After threatening to do so for weeks, the U.S. natural gas-directed rig count breached the century mark in the latest tally from Baker Hughes Inc., which was released on Friday.

The U.S. gas rig count fell by five units to 97; that’s down by 171 units from one year ago when it was 268.

Among the big gas plays, the Barnett held steady at four active rigs, as did the Fayetteville, with no rigs running. The Haynesville Shale actually added one unit to end at 15 running.

The U.S. oil rig count ended at 392 after losing eight units. That’s a decline of 530 rigs from the year-ago level of 922.

The overall U.S. rig count came to rest at 489 active units, a decline of 13 from the previous week and 502 from the year-ago level.

Ten rigs left land action and three were taken out of offshore operations. Five of the departing rigs were directionals, and the remaining eight leaving were horizontals.

Texas gave up four, leading the pack of declining states, and the Permian Basin lost six units, leading declines among plays.

A 46-unit drop in the Canadian rig count was driven by an early spring break-up.

“Typically, the first few months of the year are the busiest part of the year. However, to date in 2016 activity levels have remained well below seasonal norms, and warm weather combined with weak customer demand appeared to be leading to an early spring break-up,” Lyle Whitmarsh, CEO of Calgary-based Trinidad Drilling Ltd. said during an earnings conference call on Thursday.

Alberta alone saw 33 rigs leave the game, letting the count of active rigs there rest at 79. British Columbia lost four rigs to end at 27 active. Saskatchewan lost eight rigs to end at 19.

Spring break-up happens as Western Canada thaws, driving frost from the ground and softening roads too much to be traveled upon by heavy trucks. During this period, rigs can’t be moved, and many of them must shut down until road bans are lifted. Trouble is, this year’s spring break might run longer than usual — or desired.

“We have limited visibility for post break-up, and competition remains very strong,” Whitmarsh said during the conference call. “Day rates remain under pressure, although we continue to be focused on maintaining reasonable margins in our operations…We expect the first half of 2016 to be quite weak in Canada and an improvement in the back half of the year only if there is an improvement in commodity prices.”

During a speech late last month in Edmonton, Alberta, ATB Financial Chief Economist Todd Hirsch said, “Between now and probably mid-summer, I do expect that we will see more pain in the petroleum sector, more rounds of layoffs…A lot of those work crews [off for spring break-up] just aren’t going to be called back for the summer drilling season,” he said, as reported by CBC News.

Canada’s rig count stands at 129, down by 171 units from its year-ago level of 300. Thirty-three oil-directed units left in the latest round, and 13 gas-directed rigs left.
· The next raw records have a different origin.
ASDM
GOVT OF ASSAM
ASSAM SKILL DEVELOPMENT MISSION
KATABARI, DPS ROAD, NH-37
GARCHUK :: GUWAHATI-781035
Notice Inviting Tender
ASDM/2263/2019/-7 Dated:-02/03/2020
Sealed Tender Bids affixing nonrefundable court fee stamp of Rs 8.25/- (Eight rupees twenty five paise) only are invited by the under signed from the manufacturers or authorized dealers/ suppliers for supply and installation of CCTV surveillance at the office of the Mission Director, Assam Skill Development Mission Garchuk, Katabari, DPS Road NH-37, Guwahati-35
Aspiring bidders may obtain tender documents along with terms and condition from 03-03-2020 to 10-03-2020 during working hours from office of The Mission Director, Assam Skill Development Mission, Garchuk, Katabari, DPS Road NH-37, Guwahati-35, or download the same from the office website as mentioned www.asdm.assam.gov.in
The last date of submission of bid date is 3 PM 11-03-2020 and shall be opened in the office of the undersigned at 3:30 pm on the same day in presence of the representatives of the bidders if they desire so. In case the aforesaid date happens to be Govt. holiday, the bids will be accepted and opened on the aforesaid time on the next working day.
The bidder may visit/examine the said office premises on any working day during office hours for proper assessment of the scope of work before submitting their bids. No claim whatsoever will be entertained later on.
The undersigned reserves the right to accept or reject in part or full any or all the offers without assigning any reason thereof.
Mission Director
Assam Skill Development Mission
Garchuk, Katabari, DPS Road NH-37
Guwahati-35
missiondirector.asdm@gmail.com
The Railroad Commission of Texas (RRC) just came out with preliminary production figures for December, which, of course, will be revised, most likely upward.
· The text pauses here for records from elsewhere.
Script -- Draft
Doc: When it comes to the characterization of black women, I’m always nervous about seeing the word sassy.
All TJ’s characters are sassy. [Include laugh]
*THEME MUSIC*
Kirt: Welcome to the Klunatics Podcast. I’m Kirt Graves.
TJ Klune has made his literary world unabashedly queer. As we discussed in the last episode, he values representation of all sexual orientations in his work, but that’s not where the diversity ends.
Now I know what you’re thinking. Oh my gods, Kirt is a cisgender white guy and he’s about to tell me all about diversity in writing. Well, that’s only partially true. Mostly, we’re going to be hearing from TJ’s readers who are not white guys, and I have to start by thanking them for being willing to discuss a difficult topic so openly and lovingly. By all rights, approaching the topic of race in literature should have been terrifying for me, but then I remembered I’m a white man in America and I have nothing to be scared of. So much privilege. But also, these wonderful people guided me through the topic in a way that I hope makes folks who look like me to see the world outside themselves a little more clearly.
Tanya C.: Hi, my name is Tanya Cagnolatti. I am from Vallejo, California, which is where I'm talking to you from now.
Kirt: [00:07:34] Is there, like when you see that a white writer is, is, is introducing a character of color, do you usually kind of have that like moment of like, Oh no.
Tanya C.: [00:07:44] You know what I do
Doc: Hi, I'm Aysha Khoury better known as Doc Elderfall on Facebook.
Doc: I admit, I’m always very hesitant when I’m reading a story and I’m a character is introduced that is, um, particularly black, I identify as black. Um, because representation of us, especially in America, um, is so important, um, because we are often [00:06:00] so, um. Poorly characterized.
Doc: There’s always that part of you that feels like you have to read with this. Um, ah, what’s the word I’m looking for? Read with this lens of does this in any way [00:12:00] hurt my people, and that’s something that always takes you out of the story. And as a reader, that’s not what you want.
Production for December was 74.58 million bbl of crude oil and 625.41 Bcf of total gas from oil and gas wells.

Production reported for December 2014 was: 71.07 million bbl of crude oil preliminarily, updated to a current figure of 91.30 million bbl; and 627.69 Bcf of total gas preliminarily, updated to a current figure of 756.75 Bcf.
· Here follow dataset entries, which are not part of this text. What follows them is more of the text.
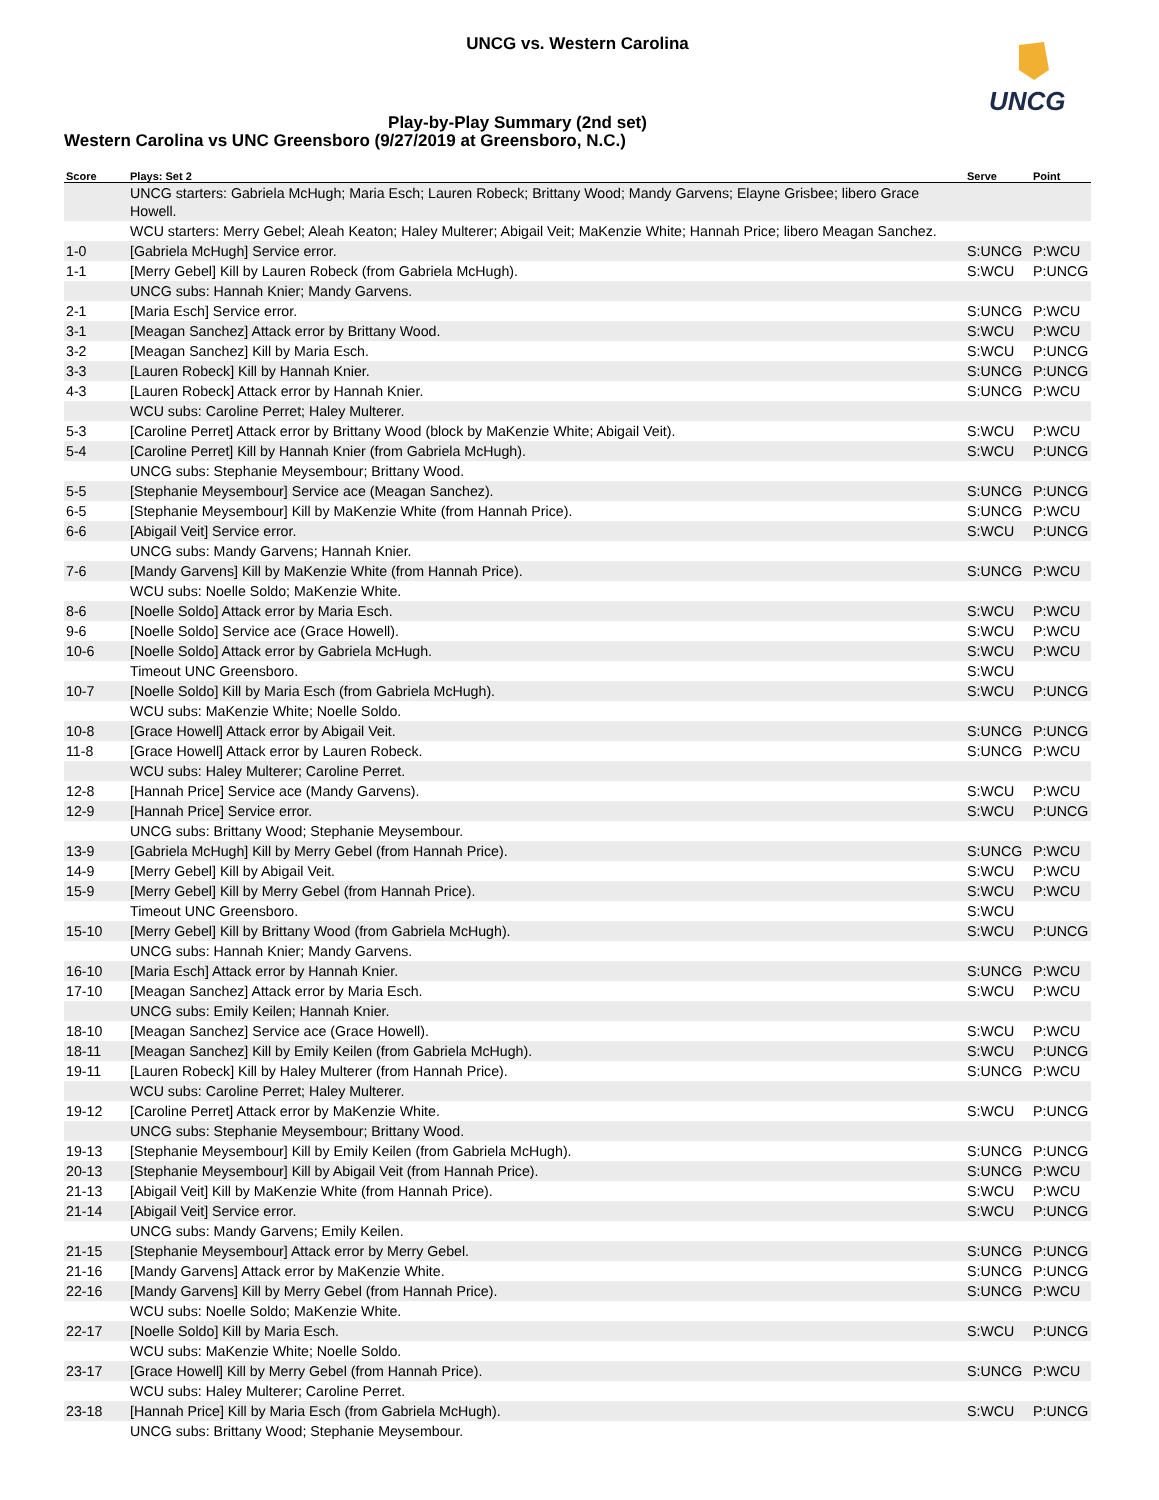UNCG vs. Western Carolina
UNCG
Play-by-Play Summary (2nd set)
Western Carolina vs UNC Greensboro (9/27/2019 at Greensboro, N.C.)
| Score | Plays: Set 2 | Serve | Point |
| --- | --- | --- | --- |
| | UNCG starters: Gabriela McHugh; Maria Esch; Lauren Robeck; Brittany Wood; Mandy Garvens; Elayne Grisbee; libero Grace Howell. | | |
| | WCU starters: Merry Gebel; Aleah Keaton; Haley Multerer; Abigail Veit; MaKenzie White; Hannah Price; libero Meagan Sanchez. | | |
| 1-0 | [Gabriela McHugh] Service error. | S:UNCG | P:WCU |
| 1-1 | [Merry Gebel] Kill by Lauren Robeck (from Gabriela McHugh). | S:WCU | P:UNCG |
| | UNCG subs: Hannah Knier; Mandy Garvens. | | |
| 2-1 | [Maria Esch] Service error. | S:UNCG | P:WCU |
| 3-1 | [Meagan Sanchez] Attack error by Brittany Wood. | S:WCU | P:WCU |
| 3-2 | [Meagan Sanchez] Kill by Maria Esch. | S:WCU | P:UNCG |
| 3-3 | [Lauren Robeck] Kill by Hannah Knier. | S:UNCG | P:UNCG |
| 4-3 | [Lauren Robeck] Attack error by Hannah Knier. | S:UNCG | P:WCU |
| | WCU subs: Caroline Perret; Haley Multerer. | | |
| 5-3 | [Caroline Perret] Attack error by Brittany Wood (block by MaKenzie White; Abigail Veit). | S:WCU | P:WCU |
| 5-4 | [Caroline Perret] Kill by Hannah Knier (from Gabriela McHugh). | S:WCU | P:UNCG |
| | UNCG subs: Stephanie Meysembour; Brittany Wood. | | |
| 5-5 | [Stephanie Meysembour] Service ace (Meagan Sanchez). | S:UNCG | P:UNCG |
| 6-5 | [Stephanie Meysembour] Kill by MaKenzie White (from Hannah Price). | S:UNCG | P:WCU |
| 6-6 | [Abigail Veit] Service error. | S:WCU | P:UNCG |
| | UNCG subs: Mandy Garvens; Hannah Knier. | | |
| 7-6 | [Mandy Garvens] Kill by MaKenzie White (from Hannah Price). | S:UNCG | P:WCU |
| | WCU subs: Noelle Soldo; MaKenzie White. | | |
| 8-6 | [Noelle Soldo] Attack error by Maria Esch. | S:WCU | P:WCU |
| 9-6 | [Noelle Soldo] Service ace (Grace Howell). | S:WCU | P:WCU |
| 10-6 | [Noelle Soldo] Attack error by Gabriela McHugh. | S:WCU | P:WCU |
| | Timeout UNC Greensboro. | S:WCU | |
| 10-7 | [Noelle Soldo] Kill by Maria Esch (from Gabriela McHugh). | S:WCU | P:UNCG |
| | WCU subs: MaKenzie White; Noelle Soldo. | | |
| 10-8 | [Grace Howell] Attack error by Abigail Veit. | S:UNCG | P:UNCG |
| 11-8 | [Grace Howell] Attack error by Lauren Robeck. | S:UNCG | P:WCU |
| | WCU subs: Haley Multerer; Caroline Perret. | | |
| 12-8 | [Hannah Price] Service ace (Mandy Garvens). | S:WCU | P:WCU |
| 12-9 | [Hannah Price] Service error. | S:WCU | P:UNCG |
| | UNCG subs: Brittany Wood; Stephanie Meysembour. | | |
| 13-9 | [Gabriela McHugh] Kill by Merry Gebel (from Hannah Price). | S:UNCG | P:WCU |
| 14-9 | [Merry Gebel] Kill by Abigail Veit. | S:WCU | P:WCU |
| 15-9 | [Merry Gebel] Kill by Merry Gebel (from Hannah Price). | S:WCU | P:WCU |
| | Timeout UNC Greensboro. | S:WCU | |
| 15-10 | [Merry Gebel] Kill by Brittany Wood (from Gabriela McHugh). | S:WCU | P:UNCG |
| | UNCG subs: Hannah Knier; Mandy Garvens. | | |
| 16-10 | [Maria Esch] Attack error by Hannah Knier. | S:UNCG | P:WCU |
| 17-10 | [Meagan Sanchez] Attack error by Maria Esch. | S:WCU | P:WCU |
| | UNCG subs: Emily Keilen; Hannah Knier. | | |
| 18-10 | [Meagan Sanchez] Service ace (Grace Howell). | S:WCU | P:WCU |
| 18-11 | [Meagan Sanchez] Kill by Emily Keilen (from Gabriela McHugh). | S:WCU | P:UNCG |
| 19-11 | [Lauren Robeck] Kill by Haley Multerer (from Hannah Price). | S:UNCG | P:WCU |
| | WCU subs: Caroline Perret; Haley Multerer. | | |
| 19-12 | [Caroline Perret] Attack error by MaKenzie White. | S:WCU | P:UNCG |
| | UNCG subs: Stephanie Meysembour; Brittany Wood. | | |
| 19-13 | [Stephanie Meysembour] Kill by Emily Keilen (from Gabriela McHugh). | S:UNCG | P:UNCG |
| 20-13 | [Stephanie Meysembour] Kill by Abigail Veit (from Hannah Price). | S:UNCG | P:WCU |
| 21-13 | [Abigail Veit] Kill by MaKenzie White (from Hannah Price). | S:WCU | P:WCU |
| 21-14 | [Abigail Veit] Service error. | S:WCU | P:UNCG |
| | UNCG subs: Mandy Garvens; Emily Keilen. | | |
| 21-15 | [Stephanie Meysembour] Attack error by Merry Gebel. | S:UNCG | P:UNCG |
| 21-16 | [Mandy Garvens] Attack error by MaKenzie White. | S:UNCG | P:UNCG |
| 22-16 | [Mandy Garvens] Kill by Merry Gebel (from Hannah Price). | S:UNCG | P:WCU |
| | WCU subs: Noelle Soldo; MaKenzie White. | | |
| 22-17 | [Noelle Soldo] Kill by Maria Esch. | S:WCU | P:UNCG |
| | WCU subs: MaKenzie White; Noelle Soldo. | | |
| 23-17 | [Grace Howell] Kill by Merry Gebel (from Hannah Price). | S:UNCG | P:WCU |
| | WCU subs: Haley Multerer; Caroline Perret. | | |
| 23-18 | [Hannah Price] Kill by Maria Esch (from Gabriela McHugh). | S:WCU | P:UNCG |
| | UNCG subs: Brittany Wood; Stephanie Meysembour. | | |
RRC said that in the preceding 12 months, total Texas reported production was 1.009 billion bbl of crude oil and 8.3 Tcf of total natural gas. Crude oil production is limited to oil produced from oil leases and does not include condensate.

Texas December production came from 184,829 oil wells and 90,182 gas wells.

More recent — for January — and potentially more heartening production data came from the economist who compiles the Texas Petro Index. Karr Ingham said January Texas crude production declined from its year-ago level.

“Although the decline was modest, we can expect the pace of production decline in Texas and the U.S. to accelerate in 2016,” Ingham said (see Shale Daily, March 3).